Ayrıca, bipolar bozukluğu olan kişilerin aile üyelerinin, özellikle de krizleri sırasında hastanın bakımından sorumlu olanların, stresten kurtulmanın ve sevdiklerine ne olduğunu daha iyi anlamanın bir yolu olarak psikoterapi almaları önerilir.
İlaçlar
Bipolar bozukluğun semptomlarını kontrol etmek için kullanılabilecek farklı ilaç türleri vardır. Bu nedenle, bozukluğu kontrol etmek için en iyi sonucu veren ilaçları bulmadan önce birkaç farklı ilaca ihtiyaç duyabilecek kişiler vardır.
Genel olarak tedavide duygudurum dengeleyiciler, antipsikotikler ve antidepresanlar kullanılır. Tüm bu ilaçların bir psikiyatrist tarafından usulüne uygun olarak reçete edilmesi ve bu doktorun yönergelerine göre alınması gerektiğini belirtmek gerekir.
Her tür ilacın riskleri ve faydaları olduğunu ve psikiyatristin ayarlamalar yapabilmesi veya ilacı değiştirebilmesi için herhangi bir yan etkinin bildirilmesi gerektiğini anlamak da önemlidir.
İzleme
Bipolar bir kişi uygun tedaviyi alıyor olsa bile, bu ruh hali değişimlerini engellemez. Bu nedenle, günlük izleme gereklidir. Bu nedenle, hasta, doktor ve psikolog birlikte çalışmalı ve endişeleri ve seçimleri hakkında açıkça konuşmalıdır.

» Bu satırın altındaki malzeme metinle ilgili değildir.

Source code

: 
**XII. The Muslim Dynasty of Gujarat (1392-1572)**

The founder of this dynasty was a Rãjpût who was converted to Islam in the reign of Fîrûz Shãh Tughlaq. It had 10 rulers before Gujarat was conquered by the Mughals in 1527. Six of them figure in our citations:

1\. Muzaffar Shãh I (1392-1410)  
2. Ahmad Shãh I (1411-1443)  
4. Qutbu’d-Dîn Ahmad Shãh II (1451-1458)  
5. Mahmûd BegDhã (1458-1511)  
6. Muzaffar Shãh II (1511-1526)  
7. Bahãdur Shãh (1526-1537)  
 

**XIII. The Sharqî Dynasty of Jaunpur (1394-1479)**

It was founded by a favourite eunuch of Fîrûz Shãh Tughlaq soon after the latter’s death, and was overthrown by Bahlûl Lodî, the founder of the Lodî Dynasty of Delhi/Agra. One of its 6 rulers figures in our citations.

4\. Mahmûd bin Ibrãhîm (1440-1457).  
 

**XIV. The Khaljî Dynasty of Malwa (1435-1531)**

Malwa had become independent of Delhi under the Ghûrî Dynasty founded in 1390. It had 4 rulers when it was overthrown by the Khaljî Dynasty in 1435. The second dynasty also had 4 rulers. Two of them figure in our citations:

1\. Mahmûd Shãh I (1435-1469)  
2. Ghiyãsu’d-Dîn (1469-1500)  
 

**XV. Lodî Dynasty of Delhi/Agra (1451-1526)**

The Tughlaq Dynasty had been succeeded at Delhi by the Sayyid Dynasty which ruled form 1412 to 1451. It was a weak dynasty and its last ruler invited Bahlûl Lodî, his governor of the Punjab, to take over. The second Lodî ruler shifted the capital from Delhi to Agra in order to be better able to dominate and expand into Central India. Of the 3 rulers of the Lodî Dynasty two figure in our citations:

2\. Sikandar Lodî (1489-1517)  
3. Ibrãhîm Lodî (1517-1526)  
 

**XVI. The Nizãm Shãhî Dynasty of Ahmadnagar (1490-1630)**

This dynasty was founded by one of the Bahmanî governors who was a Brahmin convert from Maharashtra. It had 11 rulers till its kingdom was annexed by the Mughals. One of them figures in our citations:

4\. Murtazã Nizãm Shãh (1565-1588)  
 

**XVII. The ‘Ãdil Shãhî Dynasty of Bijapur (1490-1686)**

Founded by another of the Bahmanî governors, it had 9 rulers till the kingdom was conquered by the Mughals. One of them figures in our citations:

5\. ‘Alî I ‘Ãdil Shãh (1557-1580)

Ayrıca, hastaların tedavi uzmanlarını bilgilendirebilmeleri ve hastalığı mümkün olan en iyi şekilde izlemelerini ve tedavi etmelerini sağlamak için ruh hali değişimleri gibi semptomlarının ayrıntılı kayıtlarını tutmaları gerekir.
Takviye
Bipolar bozukluğun tedavisinde doğal takviyelerin etkilerine ilişkin araştırmaların henüz başlangıç aşamasında olduğunu söylemek mümkün. Dolayısıyla bu konuda henüz kesin veriler bulunmuyor ve takviyelerin tıbbi tavsiye ile kullanılması önem taşıyor.
Bunun nedeni, diğer ilaçlarla etkileşimlerinin istenmeyen etkiler yaratabilmesi ve tedaviye zarar verebilmesidir. Bazı durumlarda, bu etkiler hasta için tehlikeli olabilir. Bu nedenle, ürünler doğal olsa bile kendi kendine ilaç kullanmaktan kaçınılmalıdır.
Eğer bipolar bozukluk tanısı alırsanız, profesyonel destek almaktan çekinmeyin!
Bipolar bozukluğun tedavisi için profesyonel destek esastır. Bu nedenle, bu bozukluk teşhisi konan kişilerin psikiyatrik yardımı psikoterapi ile birleştirmeleri gerekir.
Psikologla yapılan seanslar sırasında, düşüncelerini daha fazla detaylandırmak ve semptomları daha iyi anlamak mümkün olacak ve ruh hali değişimlerinin tanımlanmasını kolaylaştıracaktır. Bu, klinik tabloyu stabilize etmek ve bipolar kişiye normal bir yaşam sağlamak için temel olabilir.
Ayrıca hasta tarafından günlük izlem yapılmalıdır. Duygu ve düşüncelerini yazmaya çalışması ve bunları tedaviden sorumlu kişilerle paylaşması ilginçtir. Tabloyu stabil tutmak için psikiyatrist, psikoterapist ve hastanın birlikte çalışması gerekir!